Baba mengatakan, Kiir akan berpidato di televisi, "agar semua orang bisa menyimaknya di televisi, atau mendengar di radio sendiri. Dengan begitu kita bisa meminimalisir risiko kesehatan.”

Satu-satunya perayaan resmi yang digelar pemerintah adalah kegiatan lari sepanjang 10 kilometer di Juba, kata Baba.

Presiden Kiir menyalahkan sanksi internasional yang menyusutkan anggaran negara dan membebani perekonomian. "Sebab itu kita tidak merayakan 10 tahun kemerdekaan dengan cara seperti yang diinginkan masyarakat,” kata dia kepada stasiun televisi Kenya, CItizen TV, Rabu (7/7) silam. 

Peta Sudan Selatan
Sudan Selatan merupakan negara termuda di dunia, dan berbatasan dengan Sudan di utara, Ethiopia di timur, Republik Afrika Tengah dan Republik Demokratik Kongo di barat, Kenya dan Uganda di timur.

Pemilu dan penegakan hukum di Sudan Selatan

Sudan Selatan menikmati kucuran dana bantuan bernilai milyaran Dollar AS usai memenangkan referendum kemerdekaan 2011 silam. Pada akhir 2013, perpecahan di tubuh Gerakan Pembebasan Rakyat Sudan (SPLM) membuahkan perang terbuka antara Presiden Salva Kiir dan wakilnya, Riek Machar.

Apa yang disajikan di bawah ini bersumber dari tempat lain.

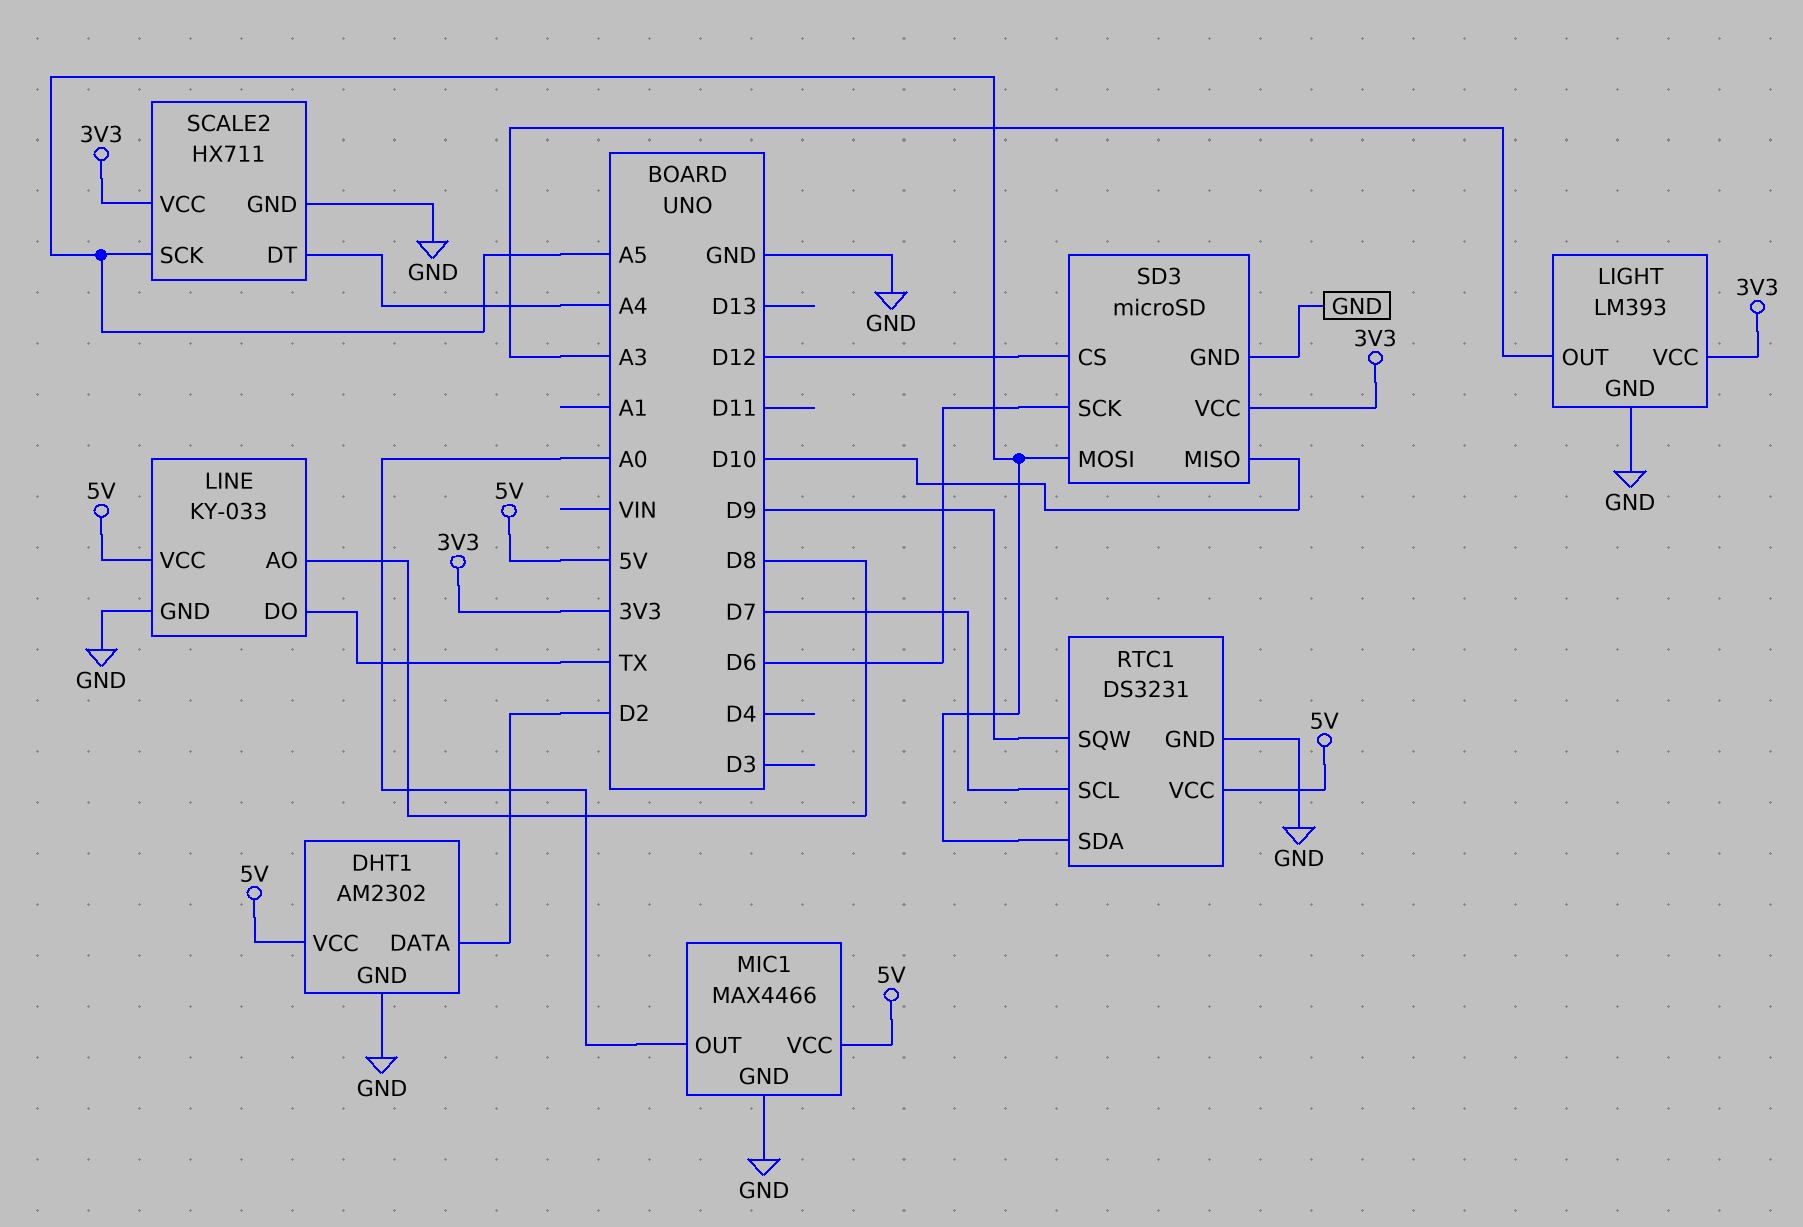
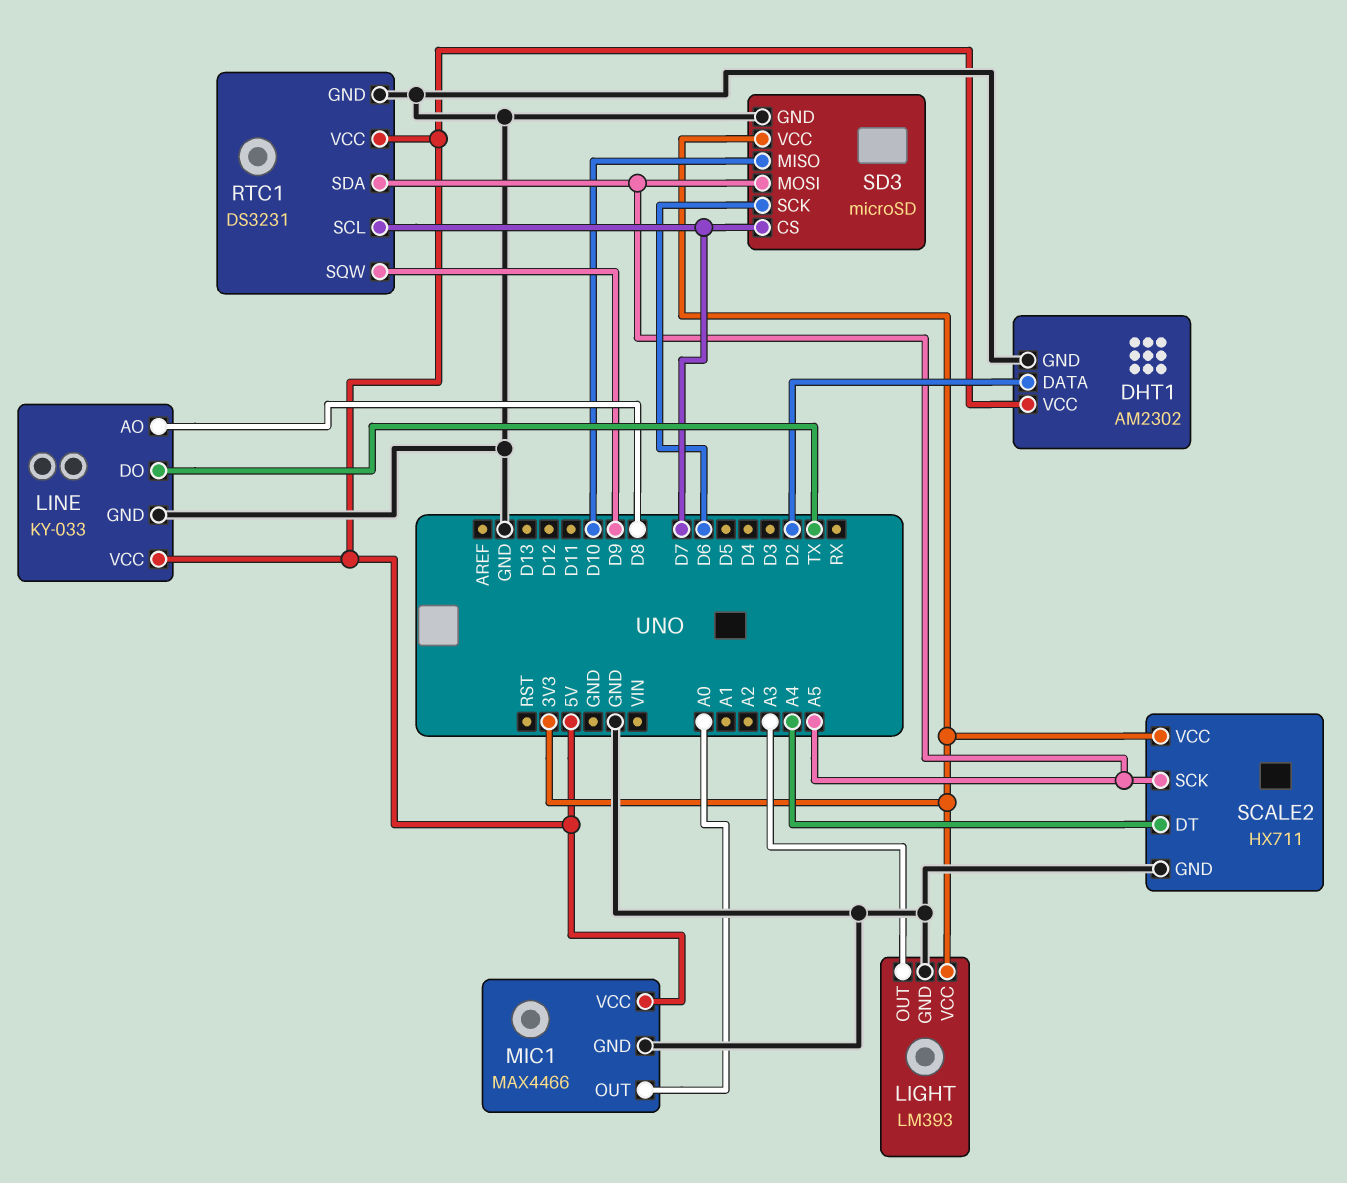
SD3 pin CS: D12 -> D7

Pertumpahan darah yang terjadi menewaskan 400.000 orang, dan memaksa jutaan warga melarikan diri dari kampung halamannya. Konflik antara Kiir dan Machar juga ikut menghancurkan infrastruktur vital, dan memicu kelangkaan bahan pangan dan obat-obatan bagi 12 juta penduduk.

Akibatnya, Sudan Selatan masih bergantung dari kucuran dana bantuan internasional. Adapun pemerintahan persatuan nasional yang menduetkan kedua seteru sejak 2018 itu dinilai masih terlalu rapuh untuk bisa berdiri sendiri.

Menurut Program Pangan PBB, setidaknya 60 persen penduduk Sudan Selatan saat ini terancam wabah kelaparan. Sebab itu negara-negara barat mengimbau kedua pemimpin untuk bekerjasama demi rakyat.

"Tantangan besar yang dihadapi Sudan Selatan adalah menciptakan kembali semangat persatuan, kekuatan dan harapan yang lahir pada hari ini, sepuluh tahun lalu,” tulis troika barat yang dibentuk Inggris, Norwegia dan Amerika Serikat.

Ketiga negara menuntut pemerintah Sudan Selatan segera memulai persiapan untuk menyelenggarakan pemilihan umum yang "damai, kredibel dan inklusif.” Kiir dan Machar juga diminta "menyatukan angkatan perang,” dan mementuk "mekanisme pengadilan transisional” untuk menjamin penegakan hukum.